Anton Prinner (Budapest 31.12.1902–6.4.1983 Paris) war ein ungarisch-französischer Künstler des Konstruktivismus. Als Anna Prinner geboren, übersiedelte er 1928 nach Frankreich, änderte sein Aussehen und benutzte das Pronomen „er“.

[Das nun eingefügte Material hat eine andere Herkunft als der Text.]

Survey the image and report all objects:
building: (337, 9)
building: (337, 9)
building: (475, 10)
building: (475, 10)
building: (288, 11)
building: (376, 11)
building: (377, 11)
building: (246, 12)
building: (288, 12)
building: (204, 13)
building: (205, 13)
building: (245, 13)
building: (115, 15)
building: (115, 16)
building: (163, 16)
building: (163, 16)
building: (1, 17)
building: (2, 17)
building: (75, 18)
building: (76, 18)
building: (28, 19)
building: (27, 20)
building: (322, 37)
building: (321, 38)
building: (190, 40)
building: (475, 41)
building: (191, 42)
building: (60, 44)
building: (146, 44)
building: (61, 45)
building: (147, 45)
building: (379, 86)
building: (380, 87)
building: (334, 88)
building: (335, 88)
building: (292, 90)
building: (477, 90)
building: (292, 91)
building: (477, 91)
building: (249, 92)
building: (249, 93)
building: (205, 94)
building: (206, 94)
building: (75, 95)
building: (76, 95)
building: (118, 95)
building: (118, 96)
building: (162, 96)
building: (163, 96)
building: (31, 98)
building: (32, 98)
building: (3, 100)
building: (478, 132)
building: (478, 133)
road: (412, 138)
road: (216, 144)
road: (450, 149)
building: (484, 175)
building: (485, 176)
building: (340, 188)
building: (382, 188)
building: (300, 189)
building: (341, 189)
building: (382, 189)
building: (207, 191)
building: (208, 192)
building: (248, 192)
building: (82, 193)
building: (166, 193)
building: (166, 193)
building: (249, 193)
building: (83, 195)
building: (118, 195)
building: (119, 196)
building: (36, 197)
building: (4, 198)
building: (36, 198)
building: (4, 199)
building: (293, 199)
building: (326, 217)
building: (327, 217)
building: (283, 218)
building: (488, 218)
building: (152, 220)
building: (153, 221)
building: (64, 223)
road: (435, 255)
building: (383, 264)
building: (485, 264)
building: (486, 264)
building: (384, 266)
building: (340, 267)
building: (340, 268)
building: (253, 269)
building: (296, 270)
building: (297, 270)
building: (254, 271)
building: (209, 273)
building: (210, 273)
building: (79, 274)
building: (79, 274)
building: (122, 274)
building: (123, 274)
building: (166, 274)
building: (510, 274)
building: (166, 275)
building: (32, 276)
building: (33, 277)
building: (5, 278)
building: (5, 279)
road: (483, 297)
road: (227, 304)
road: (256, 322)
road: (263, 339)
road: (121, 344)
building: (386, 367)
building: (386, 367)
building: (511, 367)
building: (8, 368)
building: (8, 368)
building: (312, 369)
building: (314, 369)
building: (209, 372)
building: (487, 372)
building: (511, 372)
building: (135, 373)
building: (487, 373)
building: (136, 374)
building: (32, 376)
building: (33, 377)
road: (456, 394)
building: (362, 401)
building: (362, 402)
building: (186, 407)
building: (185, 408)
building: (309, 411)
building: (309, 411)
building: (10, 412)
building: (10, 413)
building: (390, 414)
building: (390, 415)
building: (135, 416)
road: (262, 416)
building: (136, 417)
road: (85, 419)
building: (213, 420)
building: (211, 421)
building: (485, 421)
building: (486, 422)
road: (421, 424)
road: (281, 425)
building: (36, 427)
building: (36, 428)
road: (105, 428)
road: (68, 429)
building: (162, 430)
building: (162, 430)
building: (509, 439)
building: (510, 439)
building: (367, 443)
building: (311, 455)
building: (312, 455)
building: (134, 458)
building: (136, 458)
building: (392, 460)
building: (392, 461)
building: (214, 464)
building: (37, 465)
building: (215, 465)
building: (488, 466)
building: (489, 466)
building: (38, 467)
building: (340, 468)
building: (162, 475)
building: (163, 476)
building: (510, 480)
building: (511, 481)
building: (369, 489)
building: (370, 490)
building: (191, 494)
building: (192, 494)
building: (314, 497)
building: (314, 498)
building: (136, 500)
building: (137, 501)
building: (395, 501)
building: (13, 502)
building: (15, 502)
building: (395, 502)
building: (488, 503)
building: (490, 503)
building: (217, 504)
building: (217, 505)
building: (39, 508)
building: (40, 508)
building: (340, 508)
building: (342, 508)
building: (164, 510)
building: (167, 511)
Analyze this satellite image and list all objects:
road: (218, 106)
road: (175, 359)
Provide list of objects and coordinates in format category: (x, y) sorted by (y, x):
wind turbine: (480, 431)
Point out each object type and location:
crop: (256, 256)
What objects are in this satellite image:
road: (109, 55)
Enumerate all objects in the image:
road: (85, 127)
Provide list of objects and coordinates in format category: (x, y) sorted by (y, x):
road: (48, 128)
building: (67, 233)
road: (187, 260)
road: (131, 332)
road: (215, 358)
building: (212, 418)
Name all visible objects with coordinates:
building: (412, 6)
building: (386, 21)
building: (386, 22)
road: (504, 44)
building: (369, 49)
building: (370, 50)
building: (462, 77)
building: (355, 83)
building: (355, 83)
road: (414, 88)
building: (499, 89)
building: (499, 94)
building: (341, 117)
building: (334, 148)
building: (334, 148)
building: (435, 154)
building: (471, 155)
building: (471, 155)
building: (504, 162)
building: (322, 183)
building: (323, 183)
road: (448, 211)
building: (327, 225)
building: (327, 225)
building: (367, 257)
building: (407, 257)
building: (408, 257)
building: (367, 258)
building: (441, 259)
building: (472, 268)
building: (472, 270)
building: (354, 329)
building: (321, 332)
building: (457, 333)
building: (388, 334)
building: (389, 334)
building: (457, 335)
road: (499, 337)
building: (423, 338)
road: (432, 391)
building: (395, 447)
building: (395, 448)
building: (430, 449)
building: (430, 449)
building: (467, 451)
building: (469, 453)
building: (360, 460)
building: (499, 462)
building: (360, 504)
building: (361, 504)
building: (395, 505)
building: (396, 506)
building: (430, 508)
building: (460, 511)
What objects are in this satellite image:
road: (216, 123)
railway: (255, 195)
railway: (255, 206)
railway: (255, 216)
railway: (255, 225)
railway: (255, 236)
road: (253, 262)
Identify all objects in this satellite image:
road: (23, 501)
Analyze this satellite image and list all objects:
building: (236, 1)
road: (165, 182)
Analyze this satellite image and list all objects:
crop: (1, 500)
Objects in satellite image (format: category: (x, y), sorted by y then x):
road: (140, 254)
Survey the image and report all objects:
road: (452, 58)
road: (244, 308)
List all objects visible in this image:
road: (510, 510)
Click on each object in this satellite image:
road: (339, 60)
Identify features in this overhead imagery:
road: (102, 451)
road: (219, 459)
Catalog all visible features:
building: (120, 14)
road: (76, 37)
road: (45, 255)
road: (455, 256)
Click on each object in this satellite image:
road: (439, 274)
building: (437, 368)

„Es wird gesagt, dass der Künstler versuchen muss, sich selbst zu kennen. Ich tue alles, um versuchen zu können, mich selbst nicht zu kennen. Es ist viel reicher und viel schwieriger. Ich bin nicht existent [sic!]. Ich bin nicht ich selbst: Ich bin jeder.“1 (Anton Prinner, Notizbuch 1948–1959)
Kindheit & Ausbildung
Anton Prinner, Pseudonym von Anna Prinner, wurde am 31. Dezember 1902 in Budapest geboren. Sein Vater war Buchliebhaber und seine Mutter Pianistin. Anton Prinner wuchs zusammen mit drei älteren Brüdern – István (Komponist), Vilmos (Maler, Mönch) und Zoltán (Philosoph) – in absoluter Freiheit, wie der Künstler später in seiner Autobiografie betonte, auf.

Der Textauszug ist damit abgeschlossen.